Rire? Vos interlocuteurs
semblent très sérieux...
- Sans doute, oui, hésitez-vous.
On
peut dire que ces discussions ne manquent pas de sel!Vous
n'osez ajouter mot.
- C'est bien ma fille, les
enfants, c'est la vie.
Quelques minutes s'écoulent.
Vous
sentez
dans leur attitude, une vraie bienveillance.
Cela vous réchauffe le
coeur.
Les kilomètres défilent,
vous voyez bien que vous approchez le centre ville pour un peu vous
seriez presque éperdue de reconnaissance!!
Tiens, un feu rouge. Cela vous
laisse le loisir de détacher un peu les yeux de la route.

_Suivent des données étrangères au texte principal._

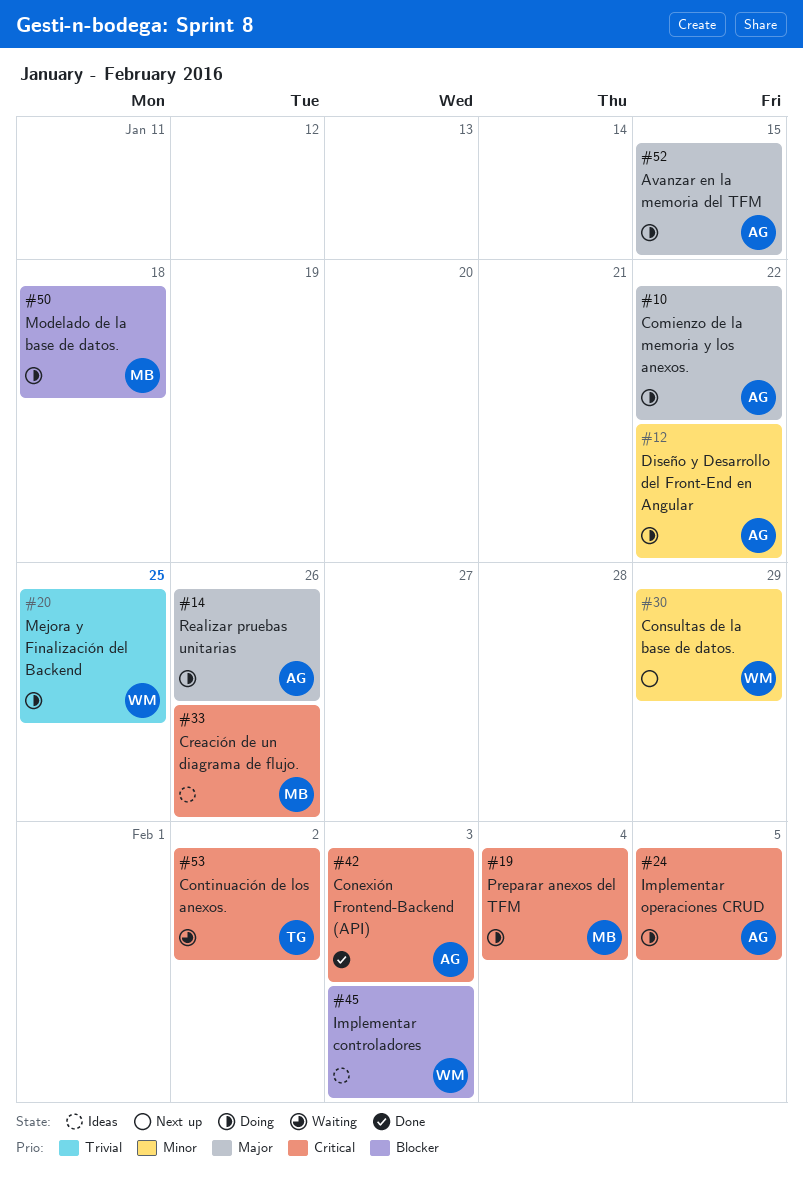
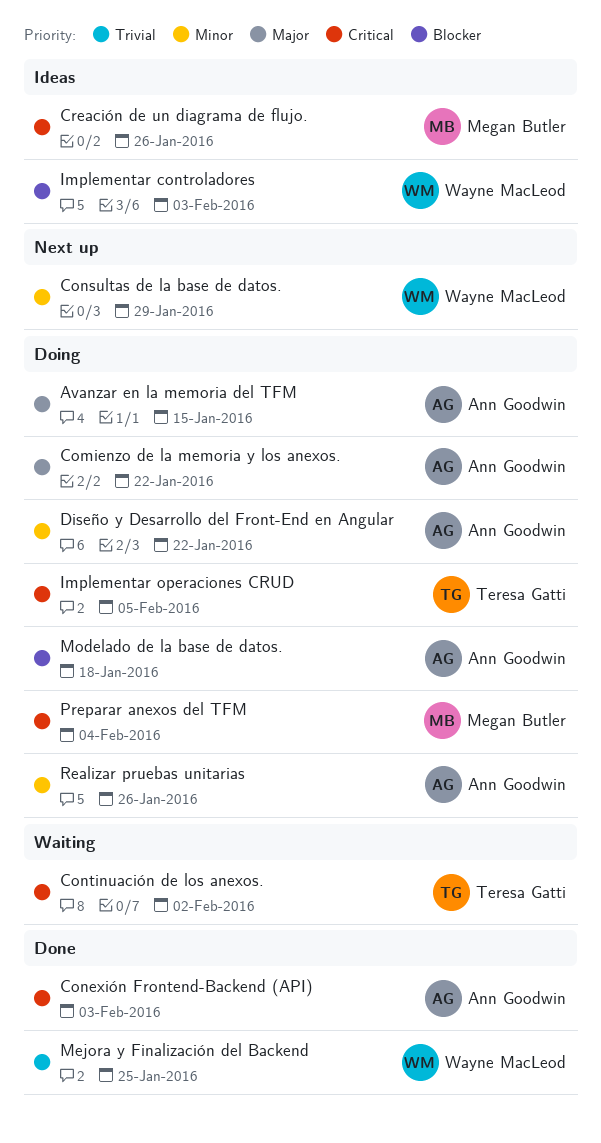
Implementar operaciones CRUD, owner: Ann Goodwin -> Teresa Gatti
Mejora y Finalización del Backend, status: Doing -> Done
Modelado de la base de datos., owner: Megan Butler -> Ann Goodwin
Realizar pruebas unitarias, priority: Major -> Minor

Vous bavassez tranquillement avec
vos nouveaux «amis».
Mouvement rapide sur votre gauche,
une portière claque:
- T'es qui toi! Retourne d'où
tu viens, dégage!
Une tête hirsute émerge
d'un 4X4 tunné, rouge et or. Mine patibulaire et musculature
saillante.
Vous réalisez alors que
vous n'êtes pas immatriculée comme il convient (vous
avez fait venir votre voiture de métropole sans avoir encore
pris le temps de régler cette question). Vous avez décidément
un don pour déclencher les hostilités... sans même
en avoir conscience....
Vos «anges gardiens»
temporisent de bon coeur et vous adjoignent de redémarrer
rapidement :
- Casse pas la tête, ' pas
faire attention.
D'une phrase, ils détendent
l'atmosphère.
Enfin arrivés à bon
port, ces derniers vous gratifient d'un superbe haussement de sourcil
et vous saluent avec force gestes amicaux. Vous ne savez plus qui
remercie qui.
La
ville s'étend sous mes yeux avec ses
multiples baies offertes à la mer.
Nouméa la grande,
l'insoumise, l'éclectique, la contrastée.
Les enseignes de luxe (pour les
paquebots en escale) cotoîent les troquets les plus étonnants.
Les épiceries de quartier sans vitrine aucune, ressemblent à
des maisons closes.
Apparaissant
ça et là entre le Mégastore et la place des
cocotiers, les
maisons de type colonial sont rongées par les termites...
Et
puis, soudain, changement complet de décor. Entre les
vitrines surchargées du quartier chinois, bardées de
prix promotionnels et les grandes enseignes lumineuses version
riviera à la française, pas plus de 2 pâtés
de maison. Bienvenue alors au royaume de la surenchère:
lunettes de soleil sur tous les visages, blondes peroxydées,
surfeurs en mal de vague. La côte d'azur et ses excès au
beau milieu des robes «mission»! (Ces tenues
traditionnelles chamarrées habillent toutes les femmes, de la
ville à la tribu : un patron presque unique pour des
déclinaisons sans fin.)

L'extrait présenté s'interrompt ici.